Please don’t type “Hi” or “Hello” in chat and press Enter
When we use modern chat tools, such as Microsoft Teams, we should do so in a way that saves us time and allows for an efficient, real-time exchange of information. Do not expect an answer if you type “Hi” or “Hello” and press Enter. Instead, write a message that lets your chat partners respond to your message as soon as they have time to read and respond.
? Bad Example
2022-02-19 09:12 [you]: Hi
2022-02-19 09:13 [co-worker]: Hello
#NOW… WE WAIT. YOUR CO-WORKER IS STUCK IDLE WHILE YOU PHRASE YOUR QUESTION… AND A FEW MINUTES LATER…
2022-02-19 09:17 [you]: I’m working on [my task], and I’m trying to do [abc], but I got stuck at [and so on…]. Do you have any ideas?
2022-02-19 09:18 [co-worker]: Oh, that’s easy! The answer is [solution]!
This is like calling someone on the phone. You say “Hello” and then put them on hold!
And what if the other person is busy in a meeting, away or focusing? If you leave the chat, and the other person comes back, they can’t help you!
? Good Example
2022-02-19 09:12 [you]: Hi — I’m working on [my task], and I’m trying to do [abc] but I got stuck at [and so on…]. Do you have any ideas?
2022-02-19 09:14 [co-worker]: Oh, that’s easy! The answer is [solution]!
In addition, if your co-worker was busy in a meeting, away or focusing at the time, they can now still respond to you later with an answer to your question! Bonus!
OK, so this may seem a bit cold and impolite. But let’s explore. As you would do in person or on the phone, you’re not going to call somebody and start right away with your request. When we meet people in real life, we talk way faster than we write. The problem is that chat isn’t a phone call, and chat is not a face-to-face real-life person interaction. When we’re in a chat, instead of being polite, you make the other person wait for you before they can answer your question, which is a waste of time and energy.
The same goes for “Can you chat for a second”, “Are you there?”, “Hello James – quick question.”, “Do you have a sec?”, “yt?” and “ping”. Skip these, and ask the question!
If you don’t like the idea of asking your question outright and feel it’s too impersonal, then try this simple alternative:
2022-02-19 09:12 [you]: Hi — if you’re not busy, I’m wondering if I could ask a question. I’m working on [my task], and I’m trying to do [abc], but I got stuck at [and so on…]. Do you have any ideas?

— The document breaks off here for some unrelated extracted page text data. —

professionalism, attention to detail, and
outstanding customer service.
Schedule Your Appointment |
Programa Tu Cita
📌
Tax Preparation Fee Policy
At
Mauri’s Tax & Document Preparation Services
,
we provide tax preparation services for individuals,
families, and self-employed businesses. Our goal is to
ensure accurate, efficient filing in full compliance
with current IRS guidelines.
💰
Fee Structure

Some people like to start by saying “hello” to see if the person’s presence status is correct, then call them right away to see if the person is near a phone. Neither should you. The fact that someone is willing to answer a chat message doesn’t mean that they are also ready to talk on the phone or video chat.
Instead of sending “can I call you quickly?”, you can try something like this:
2022-02-19 09:12 [you]: Hi – do you have [5 minutes] for a call to talk about [my task]? I’m trying to do [abc], but I get stuck on [xyz].

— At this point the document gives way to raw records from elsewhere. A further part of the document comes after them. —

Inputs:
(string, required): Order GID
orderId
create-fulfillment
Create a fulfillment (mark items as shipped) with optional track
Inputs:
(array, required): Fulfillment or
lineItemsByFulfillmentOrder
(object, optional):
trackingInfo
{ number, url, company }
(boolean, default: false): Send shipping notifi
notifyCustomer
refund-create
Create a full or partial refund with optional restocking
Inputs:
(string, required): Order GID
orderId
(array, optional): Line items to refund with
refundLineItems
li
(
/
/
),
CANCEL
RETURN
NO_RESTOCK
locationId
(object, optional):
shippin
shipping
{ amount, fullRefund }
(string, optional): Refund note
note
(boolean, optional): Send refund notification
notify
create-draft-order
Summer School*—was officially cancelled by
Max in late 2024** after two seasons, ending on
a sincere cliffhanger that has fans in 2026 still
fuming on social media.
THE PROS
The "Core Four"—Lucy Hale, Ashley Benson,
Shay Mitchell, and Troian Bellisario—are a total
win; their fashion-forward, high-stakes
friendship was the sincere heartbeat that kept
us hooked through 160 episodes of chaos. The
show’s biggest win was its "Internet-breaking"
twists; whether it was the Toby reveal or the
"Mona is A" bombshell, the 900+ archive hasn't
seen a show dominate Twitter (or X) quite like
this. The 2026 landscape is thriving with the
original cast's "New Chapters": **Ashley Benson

You can do three things with this:
- It makes the request time-bound
- It gives the recipient some background information, and
- It helps you remember what you wanted to talk about if your co-worker can’t or doesn’t respond right away.
I hope this one simple trick will help you with your chats! Do not expect an answer if you type “Hi” or “Hello” and press Enter. Instead, immediately ask your question.